Tichys Einblick
Rette sich, wer kann?

Kahrs (SPD) will Bartels (SPD) als Wehrbeauftragten beerben

Kahrs betreibt offenbar in Vorahnung eines weiteren Niedergangs der SPD vorausschauende Selbstbedienung. Er will wohl unbedingt Wehrbeauftragter werden.

Michelle Tantussi/Getty Images

Soeben hat Hans-Peter Bartels für das Jahr 2019 den Jahresbericht des Wehrbeauftragten vorgelegt. Es ist ein Bericht, dessen 118 Seiten man allen, die mit Bundeswehr und Sicherheitspolitik zu tun haben, nur dingend empfehlen kann. Dieser Bericht für 2019 ist der fünfte in Bartels‘ bislang fünfjährigen und im Mai 2020 endenden ersten Amtszeit. Ob der äußerst fachkundige, bei aller Kritik an Bundeswehr und Verteidigungsministerium immer sachlich und überzeugend argumentierende Bartels (SPD, 58, von 1998 bis 2015 Bundestagsabgeordneter) in eine zweite Amtszeit starten kann, scheint ungewiss, denn aus den eigenen Reihen schlägt ein anderer kräftig mit den Flügeln: Johannes Kahrs (57, SPD, MdB für Hamburg-Mitte seit 1998).

Wer ist Kahrs? Er gilt als mächtig, weil er Sprecher des angeblich konservativen Seeheimer Kreises der SPD ist. In der Hamburger SPD ist er ein versierter Strippenzieher. Und er ist weitreichend vernetzt. Laut Wikipedia ist er Mitglied in folgenden Vereinen, Verbänden, Organisationen – zum Teil in führender Position: Kurt-Schumacher-Gesellschaft, Reichsbanner Schwarz-Rot-Gold, Technisches Hilfswerk, AWU, Deutsche Hilfsgemeinschaft, SC Hamm 02, Pfadfinderschaft Nordmark, FC St. Pauli. SC Vorwärts-Wacker 04, Bürgerverein zu St. Georg von 1880, Deutsche Atlantische Gesellschaft, Deutsch-Israelische Gesellschaft, Europa-Union Parlamentariergruppe Deutscher Bundestag, Rechtshilfe Polizei e. V., Deutsches Nationalkomitee für Denkmalschutz, Gewerkschaft verd.di, nichtschlagende christliche Studentenverbindung Hamburger Wingolf, Lassalle-Kreis, Fröbel-Gruppe, Jugend gegen AIDS an. Auch Vereinen mit Nähe zum Thema Bundeswehr gehört er an: Verband der Reservisten der Deutschen Bundeswehr, Förderkreis Deutsches Heer, Deutsche Gesellschaft für Wehrtechnik. Seit 2008 ist Kahrs, der 2018 seinen langjährigen Lebensgefährten heiratete, Beauftragter für die Belange der Lesben und Schwulen in der SPD.

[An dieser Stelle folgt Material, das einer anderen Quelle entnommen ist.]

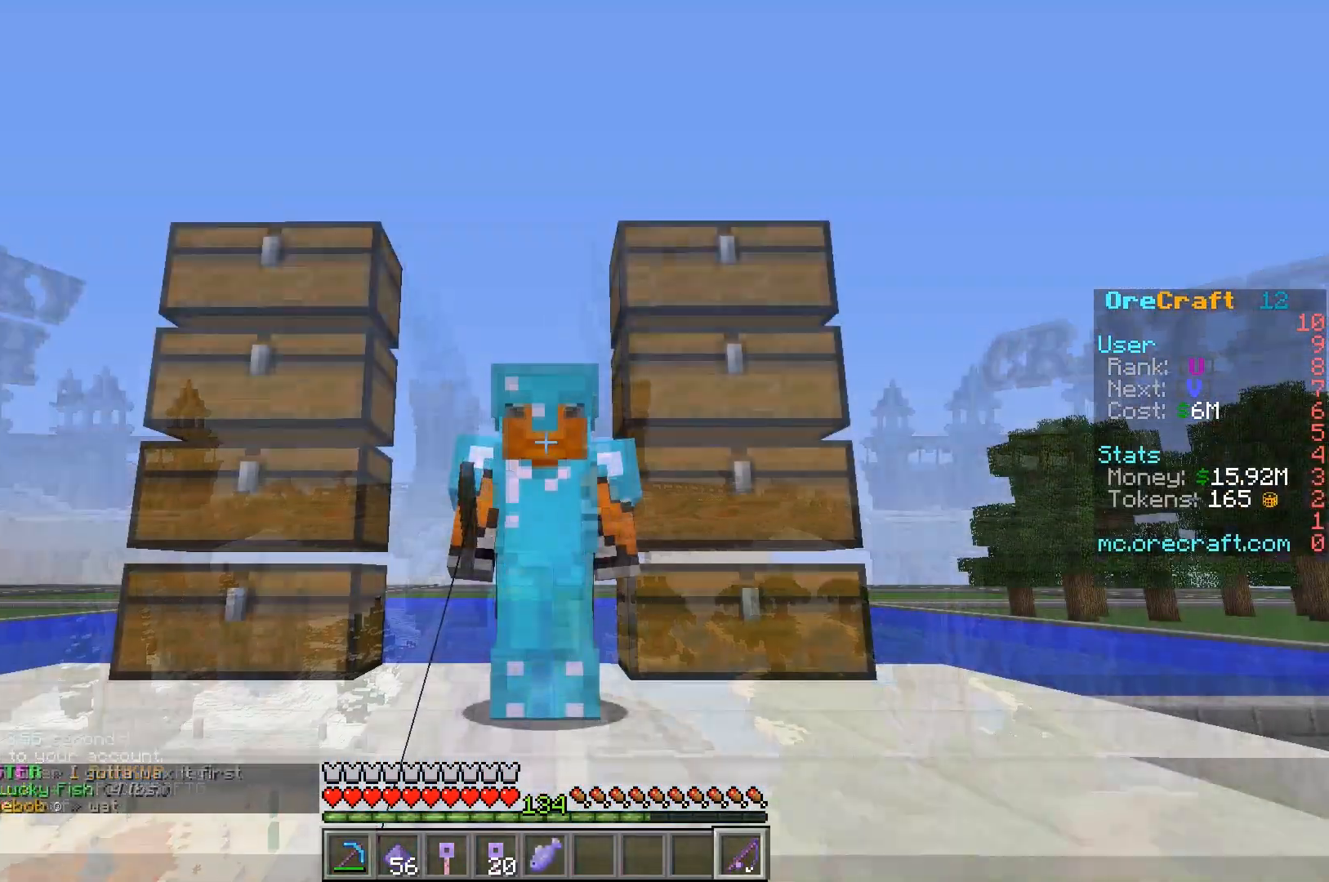
{"keys": [], "mouse": [], "events": []}
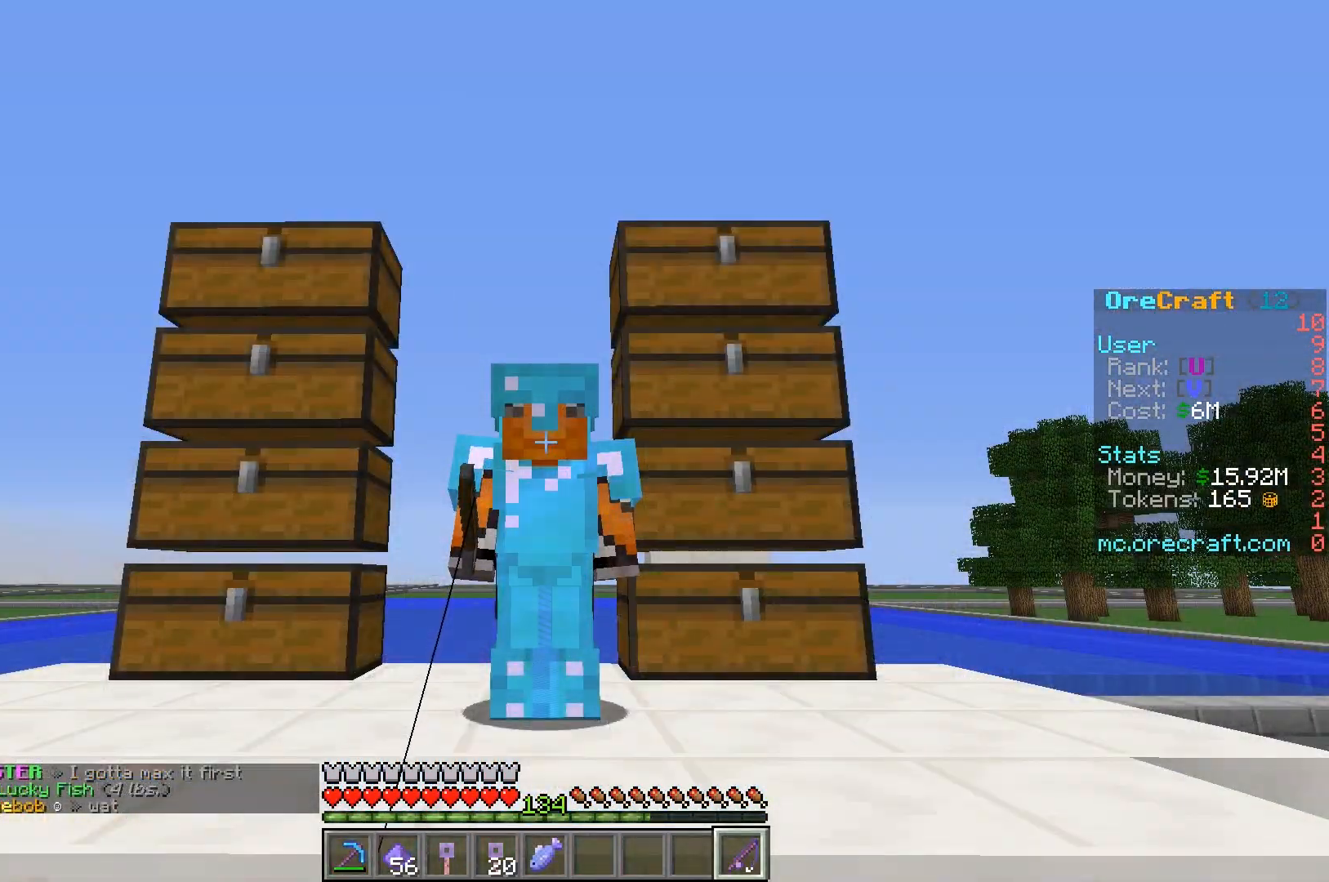
{"keys": [], "mouse": [], "events": []}
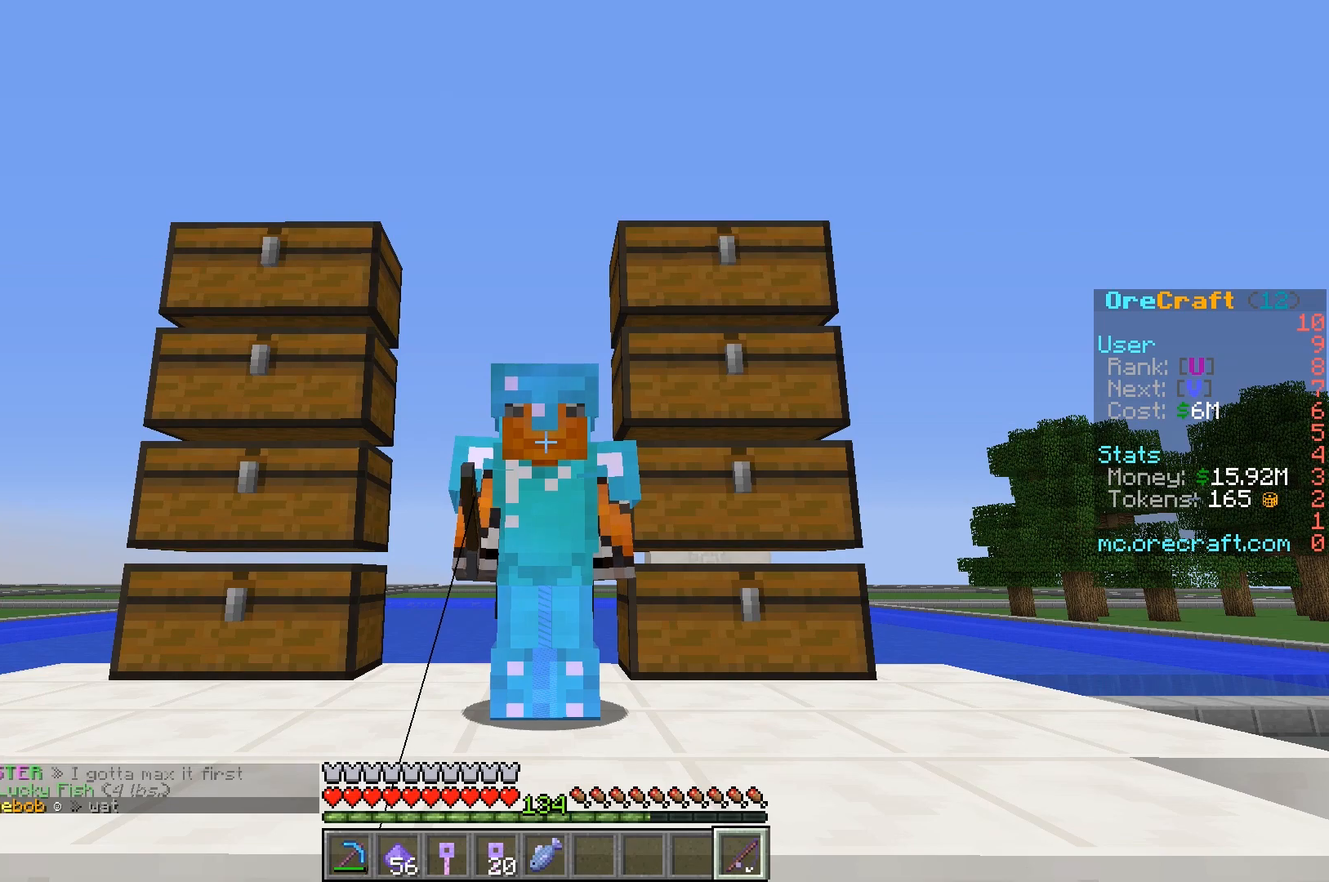
{"keys": ["a"], "mouse": [], "events": [[483, "a", "down"]]}
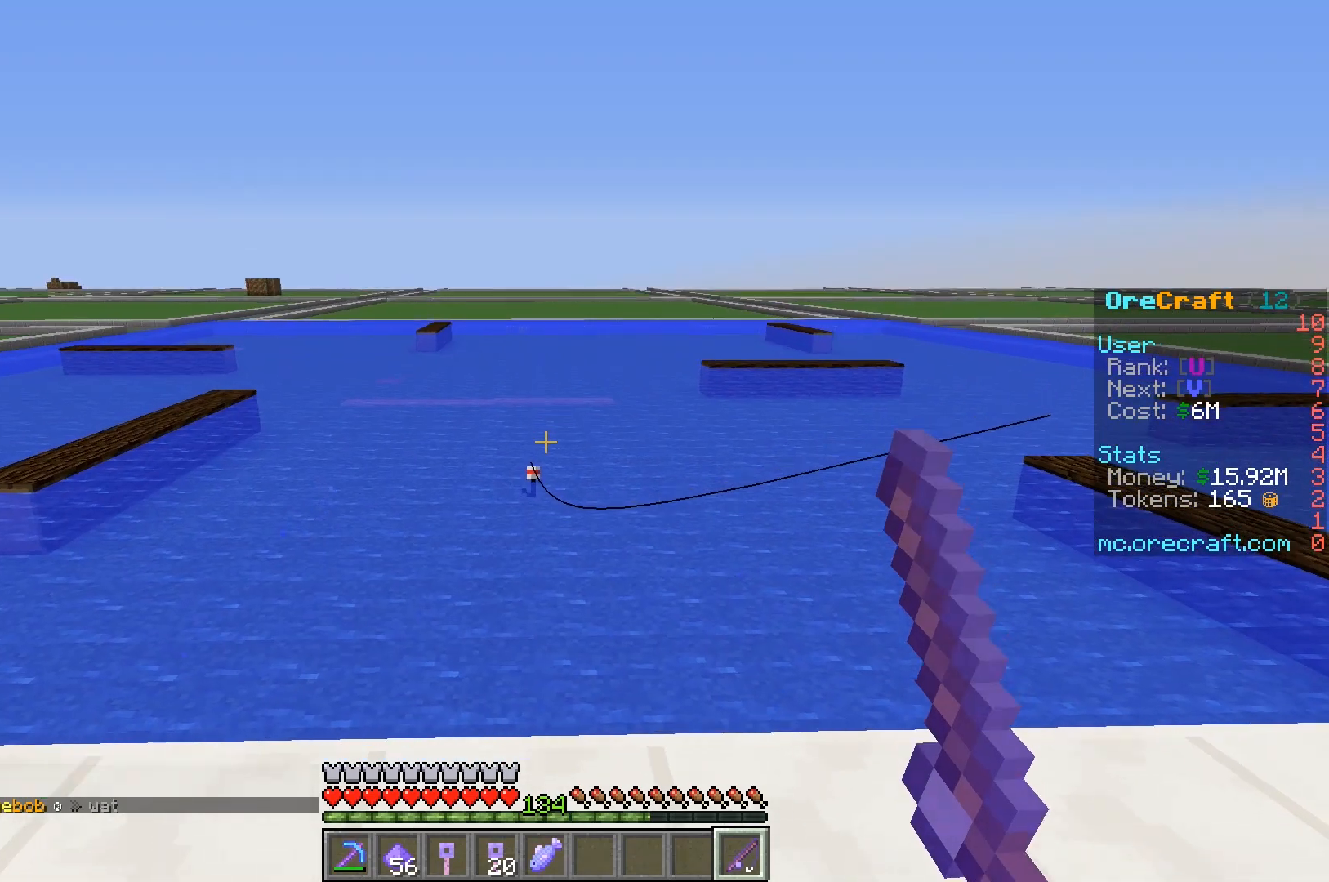
{"keys": ["d", "w"], "mouse": [], "events": [[283, "d", "down"], [317, "a", "up"], [383, "w", "down"]]}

Alles recht und schön. Kahrs ist aber auch ein Charakter, der es in sich hat. Gewiss wird man Menschen frühe „Sünden“ nicht endlos vorhalten. Aber wenn es sich um “Sünden“ handelt, die bezeichnend für einen Charakter sind, ist doch ein Nachdenken geboten, wenn es um die Positionierung solcher Charaktere in gehobenen öffentlichen Positionen geht. Deshalb ein paar Stationen aus Kahrs‘ Vita. Seine gelegentlichen hochemotionalen Tiraden gegen alles, was ein bisschen rechts von Merkel und Kahrs ist, lassen wir dabei mal außen vor.

1.

1992 hatte Kahrs (damals 28) mit der damals 22 Jahre alten Silke Dose eine linke Gegnerin im Hamburger Juso-Vorstand. Silke Dose erhielt nachts anonyme Anrufe, in denen der Anrufer teils auflegte, teils schwieg oder sie mit Sätzen wie „Ich krieg dich, du Schlampe“ bedrohte. Die junge Frau beantragt eine Fangschaltung. Im Mai 1992 tappte Kahrs zweimal gegen drei Uhr morgens in die Falle. Beim nachfolgenden Verfahren kam es zu einem Vergleich. Kahrs zahlte 800 Mark Bußgeld an eine gemeinnützige Organisation. Im August 1992 forderten 50 bekannte Hamburger SPDler Kahrs auf, von sämtlichen Ämtern zurückzutreten und seinen Verbleib in der SPD zu überdenken. Seiner Karriere tut der Vorfall keinen Abbruch. Sein Anwalt damals war übrigens Ole von Beust (CDU), der spätere Erste Bürgermeister Hamburgs. 1998 wurde Kahrs Bundestagsabgeordneter. Vier Jahre lang saß er im Verteidigungsausschuss, seit sieben Jahren nun sitzt er im Haushaltsausschuss, wo er heute für den Etat des Verteidigungsministeriums zuständig ist.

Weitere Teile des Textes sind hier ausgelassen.